Violeta’s coughing was getting worse, a wet, heavy sound that shook her tiny frame. I tightened my grip on her, turned my back on the only home I knew, and took my first step into the pitch-black tree line. I decided to head toward the old trading road.
It was about two miles through dense timber, but I knew that logging wagons sometimes passed through there at dawn. If we could just reach the road, someone might find us. The woods were a nightmare. Every step was a battle against the terrain and the biting cold.
The damp underbrush soaked through my thin boots instantly, turning my toes completely numb. Briars tore at my exposed ankles, and the low-hanging pine branches scratched my face in the dark. I kept whispering to Violeta, trying to soothe her, but she had gone terrifyingly quiet.

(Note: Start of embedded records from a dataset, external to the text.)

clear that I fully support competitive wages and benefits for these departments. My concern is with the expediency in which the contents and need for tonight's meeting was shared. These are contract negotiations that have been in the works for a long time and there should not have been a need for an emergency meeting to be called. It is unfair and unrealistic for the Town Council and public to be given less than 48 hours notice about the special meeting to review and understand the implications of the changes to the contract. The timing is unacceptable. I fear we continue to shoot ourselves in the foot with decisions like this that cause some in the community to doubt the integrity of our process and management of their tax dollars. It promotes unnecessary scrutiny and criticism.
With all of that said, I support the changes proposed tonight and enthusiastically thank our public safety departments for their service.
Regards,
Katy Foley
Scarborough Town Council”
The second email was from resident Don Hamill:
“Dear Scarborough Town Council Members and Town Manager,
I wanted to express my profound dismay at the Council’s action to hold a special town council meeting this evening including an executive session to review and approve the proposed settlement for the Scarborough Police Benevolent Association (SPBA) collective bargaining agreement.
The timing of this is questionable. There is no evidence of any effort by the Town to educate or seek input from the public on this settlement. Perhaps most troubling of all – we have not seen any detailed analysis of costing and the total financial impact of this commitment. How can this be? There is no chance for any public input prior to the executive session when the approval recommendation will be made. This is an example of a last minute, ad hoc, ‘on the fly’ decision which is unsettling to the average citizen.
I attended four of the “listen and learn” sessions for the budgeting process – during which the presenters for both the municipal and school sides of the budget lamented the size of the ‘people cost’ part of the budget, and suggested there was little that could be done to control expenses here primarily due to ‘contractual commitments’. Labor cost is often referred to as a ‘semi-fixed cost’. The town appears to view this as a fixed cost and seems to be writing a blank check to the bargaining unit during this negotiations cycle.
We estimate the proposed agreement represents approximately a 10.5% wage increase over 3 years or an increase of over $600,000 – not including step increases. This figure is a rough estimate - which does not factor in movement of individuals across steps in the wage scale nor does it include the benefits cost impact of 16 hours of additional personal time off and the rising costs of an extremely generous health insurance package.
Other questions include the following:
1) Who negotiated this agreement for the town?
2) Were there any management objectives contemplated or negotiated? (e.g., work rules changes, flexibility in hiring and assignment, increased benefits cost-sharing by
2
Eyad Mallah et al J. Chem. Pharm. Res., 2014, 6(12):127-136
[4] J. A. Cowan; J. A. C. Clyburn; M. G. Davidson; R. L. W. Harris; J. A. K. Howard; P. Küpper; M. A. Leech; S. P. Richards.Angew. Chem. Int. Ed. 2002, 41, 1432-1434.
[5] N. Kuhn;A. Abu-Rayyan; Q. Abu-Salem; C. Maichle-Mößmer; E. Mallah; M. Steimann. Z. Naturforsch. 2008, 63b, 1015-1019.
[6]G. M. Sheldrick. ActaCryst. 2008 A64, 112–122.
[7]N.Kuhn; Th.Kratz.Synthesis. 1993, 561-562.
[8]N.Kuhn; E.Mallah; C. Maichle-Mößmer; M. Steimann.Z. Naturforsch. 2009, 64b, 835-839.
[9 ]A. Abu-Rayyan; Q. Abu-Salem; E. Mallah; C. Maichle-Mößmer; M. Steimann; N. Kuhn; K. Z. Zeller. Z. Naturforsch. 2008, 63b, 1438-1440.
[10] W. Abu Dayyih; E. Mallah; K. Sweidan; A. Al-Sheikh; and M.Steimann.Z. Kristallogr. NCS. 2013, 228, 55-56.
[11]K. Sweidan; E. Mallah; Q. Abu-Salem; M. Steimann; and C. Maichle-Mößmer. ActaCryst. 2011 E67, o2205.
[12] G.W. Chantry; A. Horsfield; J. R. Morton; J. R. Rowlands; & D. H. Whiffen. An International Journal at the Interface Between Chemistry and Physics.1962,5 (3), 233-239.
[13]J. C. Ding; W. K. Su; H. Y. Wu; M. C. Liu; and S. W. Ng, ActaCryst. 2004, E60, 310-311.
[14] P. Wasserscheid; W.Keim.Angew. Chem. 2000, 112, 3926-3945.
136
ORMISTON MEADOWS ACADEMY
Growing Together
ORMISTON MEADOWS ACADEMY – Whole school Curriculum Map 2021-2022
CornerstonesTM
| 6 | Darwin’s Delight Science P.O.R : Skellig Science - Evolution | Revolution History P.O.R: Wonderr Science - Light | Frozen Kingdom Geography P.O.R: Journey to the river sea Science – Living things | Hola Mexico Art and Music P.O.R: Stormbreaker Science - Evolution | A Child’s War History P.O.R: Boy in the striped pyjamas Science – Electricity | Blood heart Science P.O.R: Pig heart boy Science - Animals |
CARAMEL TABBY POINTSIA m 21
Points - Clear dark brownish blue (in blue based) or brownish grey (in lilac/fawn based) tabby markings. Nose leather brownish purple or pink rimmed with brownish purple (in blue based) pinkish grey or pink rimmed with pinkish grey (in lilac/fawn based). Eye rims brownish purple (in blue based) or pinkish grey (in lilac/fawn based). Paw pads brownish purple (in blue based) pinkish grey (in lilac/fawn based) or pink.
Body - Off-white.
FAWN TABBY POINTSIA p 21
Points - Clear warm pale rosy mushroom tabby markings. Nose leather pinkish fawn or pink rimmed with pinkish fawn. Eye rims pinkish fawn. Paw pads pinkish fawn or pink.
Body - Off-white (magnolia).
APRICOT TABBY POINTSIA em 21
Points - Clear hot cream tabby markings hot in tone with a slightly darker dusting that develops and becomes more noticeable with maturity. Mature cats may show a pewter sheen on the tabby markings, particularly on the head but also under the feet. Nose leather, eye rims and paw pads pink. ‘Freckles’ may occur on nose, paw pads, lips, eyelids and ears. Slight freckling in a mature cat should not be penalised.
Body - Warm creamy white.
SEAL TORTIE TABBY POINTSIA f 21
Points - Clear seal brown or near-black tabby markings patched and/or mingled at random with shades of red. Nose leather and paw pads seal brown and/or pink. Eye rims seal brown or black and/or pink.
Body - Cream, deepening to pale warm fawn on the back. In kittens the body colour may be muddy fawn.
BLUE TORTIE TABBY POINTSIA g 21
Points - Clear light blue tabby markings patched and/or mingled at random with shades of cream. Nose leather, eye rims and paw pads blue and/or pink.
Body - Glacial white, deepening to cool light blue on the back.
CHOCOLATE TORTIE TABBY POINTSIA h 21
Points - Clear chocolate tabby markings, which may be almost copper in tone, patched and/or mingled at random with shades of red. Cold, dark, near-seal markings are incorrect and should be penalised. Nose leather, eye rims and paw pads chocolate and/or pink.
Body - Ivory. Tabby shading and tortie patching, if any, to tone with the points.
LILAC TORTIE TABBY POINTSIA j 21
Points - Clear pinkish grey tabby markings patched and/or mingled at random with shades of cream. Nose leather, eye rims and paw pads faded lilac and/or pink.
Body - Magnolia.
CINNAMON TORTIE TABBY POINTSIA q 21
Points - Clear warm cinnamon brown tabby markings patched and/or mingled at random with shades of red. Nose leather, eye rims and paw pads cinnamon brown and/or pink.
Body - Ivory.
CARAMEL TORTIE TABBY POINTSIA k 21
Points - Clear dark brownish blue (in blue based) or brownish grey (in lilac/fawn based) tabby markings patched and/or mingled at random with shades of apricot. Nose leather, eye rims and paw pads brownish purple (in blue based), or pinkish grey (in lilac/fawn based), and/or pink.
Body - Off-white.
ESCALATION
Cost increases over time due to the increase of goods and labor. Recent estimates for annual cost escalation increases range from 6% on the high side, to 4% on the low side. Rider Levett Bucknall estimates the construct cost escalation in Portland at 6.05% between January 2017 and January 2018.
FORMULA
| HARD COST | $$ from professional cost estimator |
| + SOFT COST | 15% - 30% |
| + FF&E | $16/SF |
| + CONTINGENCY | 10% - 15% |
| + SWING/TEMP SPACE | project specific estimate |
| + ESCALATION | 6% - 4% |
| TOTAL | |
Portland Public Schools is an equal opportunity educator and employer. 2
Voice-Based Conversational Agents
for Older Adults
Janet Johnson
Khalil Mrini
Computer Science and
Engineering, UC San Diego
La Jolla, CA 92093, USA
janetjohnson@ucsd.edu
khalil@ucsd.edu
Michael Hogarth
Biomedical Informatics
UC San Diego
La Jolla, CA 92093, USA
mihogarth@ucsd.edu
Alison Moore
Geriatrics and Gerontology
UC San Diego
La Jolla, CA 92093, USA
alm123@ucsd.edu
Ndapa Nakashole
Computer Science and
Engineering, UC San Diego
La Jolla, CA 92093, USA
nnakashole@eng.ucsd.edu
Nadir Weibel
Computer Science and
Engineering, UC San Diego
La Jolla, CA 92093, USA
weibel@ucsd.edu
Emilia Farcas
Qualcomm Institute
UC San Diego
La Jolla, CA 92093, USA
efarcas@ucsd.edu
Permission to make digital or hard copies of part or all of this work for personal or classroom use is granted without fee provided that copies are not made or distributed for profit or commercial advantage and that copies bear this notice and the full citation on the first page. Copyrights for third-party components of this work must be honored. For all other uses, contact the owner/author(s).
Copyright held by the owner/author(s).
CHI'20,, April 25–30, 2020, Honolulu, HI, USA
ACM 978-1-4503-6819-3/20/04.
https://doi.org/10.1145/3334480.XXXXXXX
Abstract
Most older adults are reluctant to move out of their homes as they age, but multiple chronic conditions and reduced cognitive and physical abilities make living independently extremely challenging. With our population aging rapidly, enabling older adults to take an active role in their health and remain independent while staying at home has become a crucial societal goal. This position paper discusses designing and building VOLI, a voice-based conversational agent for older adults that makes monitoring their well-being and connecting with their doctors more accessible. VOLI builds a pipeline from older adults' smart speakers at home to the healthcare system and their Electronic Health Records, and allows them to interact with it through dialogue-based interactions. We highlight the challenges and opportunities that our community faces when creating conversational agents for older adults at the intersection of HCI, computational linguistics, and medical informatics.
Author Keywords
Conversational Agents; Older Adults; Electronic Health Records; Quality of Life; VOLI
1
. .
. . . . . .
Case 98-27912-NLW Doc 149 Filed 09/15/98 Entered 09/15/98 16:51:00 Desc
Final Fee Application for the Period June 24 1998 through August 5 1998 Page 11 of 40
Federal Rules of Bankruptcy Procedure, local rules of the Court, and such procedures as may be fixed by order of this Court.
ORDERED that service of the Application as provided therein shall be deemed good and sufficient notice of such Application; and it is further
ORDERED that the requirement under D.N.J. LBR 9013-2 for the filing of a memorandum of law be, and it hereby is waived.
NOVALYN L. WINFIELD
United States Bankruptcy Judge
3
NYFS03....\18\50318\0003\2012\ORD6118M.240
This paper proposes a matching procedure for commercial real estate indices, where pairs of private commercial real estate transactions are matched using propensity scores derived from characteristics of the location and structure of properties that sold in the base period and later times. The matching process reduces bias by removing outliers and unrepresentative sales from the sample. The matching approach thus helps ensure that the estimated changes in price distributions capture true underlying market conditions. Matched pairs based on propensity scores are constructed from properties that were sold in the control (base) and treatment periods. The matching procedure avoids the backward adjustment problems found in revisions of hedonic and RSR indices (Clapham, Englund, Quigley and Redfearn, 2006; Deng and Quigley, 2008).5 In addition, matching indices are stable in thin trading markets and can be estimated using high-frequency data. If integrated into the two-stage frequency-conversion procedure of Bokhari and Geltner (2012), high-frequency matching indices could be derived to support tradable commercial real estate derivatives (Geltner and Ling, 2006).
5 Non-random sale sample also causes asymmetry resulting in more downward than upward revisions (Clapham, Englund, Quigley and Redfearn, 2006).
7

The shivering had stopped, which my mother had once warned me was a sign that the cold was winning. Panic set in. My arms ached from carrying her dead weight, and tears streamed down my freezing cheeks.
We had been walking for what felt like hours, but the sky was still stubbornly dark.
I realized, with a sickening drop in my stomach, that I had lost the trail. The trees looked the same in every direction. We were walking in circles. My legs finally gave out. I collapsed at the base of a massive oak tree, curling my body entirely around Violeta to try and transfer whatever body heat I had left into her small chest.
I closed my eyes, exhausted and defeated. I thought about my father waking up, finding our beds empty, and wondered if he would even bother to look for us. I accepted that this was where we were going to die. But then, I smelled it.
It wasn’t the scent of pine or damp earth. It was woodsmoke. Fresh, burning woodsmoke. I opened my eyes and looked through the dense thicket to my right. About fifty yards away, barely visible through the morning mist, was a soft, orange glow. Adrenaline surged through my exhausted body.
I forced myself to my feet, hoisting Violeta up, and stumbled toward the light.